TASK DIRECTIONS: Your reply must consist of the data below, reproduced character for character.

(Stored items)

[Start of section]

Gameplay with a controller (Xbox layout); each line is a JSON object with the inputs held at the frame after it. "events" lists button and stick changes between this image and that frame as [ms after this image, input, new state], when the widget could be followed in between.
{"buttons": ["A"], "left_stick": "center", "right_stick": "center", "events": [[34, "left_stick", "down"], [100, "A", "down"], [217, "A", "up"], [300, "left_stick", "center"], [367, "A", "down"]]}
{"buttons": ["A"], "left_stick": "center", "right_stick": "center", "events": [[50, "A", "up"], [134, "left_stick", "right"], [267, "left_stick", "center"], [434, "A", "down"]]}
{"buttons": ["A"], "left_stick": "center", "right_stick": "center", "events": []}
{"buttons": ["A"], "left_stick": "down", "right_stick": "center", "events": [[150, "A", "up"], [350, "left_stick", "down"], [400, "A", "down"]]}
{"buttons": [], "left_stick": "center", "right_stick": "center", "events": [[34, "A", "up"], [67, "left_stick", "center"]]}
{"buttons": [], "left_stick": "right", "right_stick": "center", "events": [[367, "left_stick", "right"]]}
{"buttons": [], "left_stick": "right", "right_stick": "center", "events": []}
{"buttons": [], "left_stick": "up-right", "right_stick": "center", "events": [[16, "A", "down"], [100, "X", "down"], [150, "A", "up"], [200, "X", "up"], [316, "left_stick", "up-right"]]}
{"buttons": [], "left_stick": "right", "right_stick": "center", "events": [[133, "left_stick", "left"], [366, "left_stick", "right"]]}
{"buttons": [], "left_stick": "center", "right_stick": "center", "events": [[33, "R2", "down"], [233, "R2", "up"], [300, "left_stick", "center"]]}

[End of section]

FINISHED TASK:
Gameplay with a controller (Xbox layout); each line is a JSON object with the inputs held at the frame after it. "events" lists button and stick changes between this image and that frame as [ms after this image, input, new state], when the widget could be followed in between.
{"buttons": ["A"], "left_stick": "center", "right_stick": "center", "events": [[34, "left_stick", "down"], [100, "A", "down"], [217, "A", "up"], [300, "left_stick", "center"], [367, "A", "down"]]}
{"buttons": ["A"], "left_stick": "center", "right_stick": "center", "events": [[50, "A", "up"], [134, "left_stick", "right"], [267, "left_stick", "center"], [434, "A", "down"]]}
{"buttons": ["A"], "left_stick": "center", "right_stick": "center", "events": []}
{"buttons": ["A"], "left_stick": "down", "right_stick": "center", "events": [[150, "A", "up"], [350, "left_stick", "down"], [400, "A", "down"]]}
{"buttons": [], "left_stick": "center", "right_stick": "center", "events": [[34, "A", "up"], [67, "left_stick", "center"]]}
{"buttons": [], "left_stick": "right", "right_stick": "center", "events": [[367, "left_stick", "right"]]}
{"buttons": [], "left_stick": "right", "right_stick": "center", "events": []}
{"buttons": [], "left_stick": "up-right", "right_stick": "center", "events": [[16, "A", "down"], [100, "X", "down"], [150, "A", "up"], [200, "X", "up"], [316, "left_stick", "up-right"]]}
{"buttons": [], "left_stick": "right", "right_stick": "center", "events": [[133, "left_stick", "left"], [366, "left_stick", "right"]]}
{"buttons": [], "left_stick": "center", "right_stick": "center", "events": [[33, "R2", "down"], [233, "R2", "up"], [300, "left_stick", "center"]]}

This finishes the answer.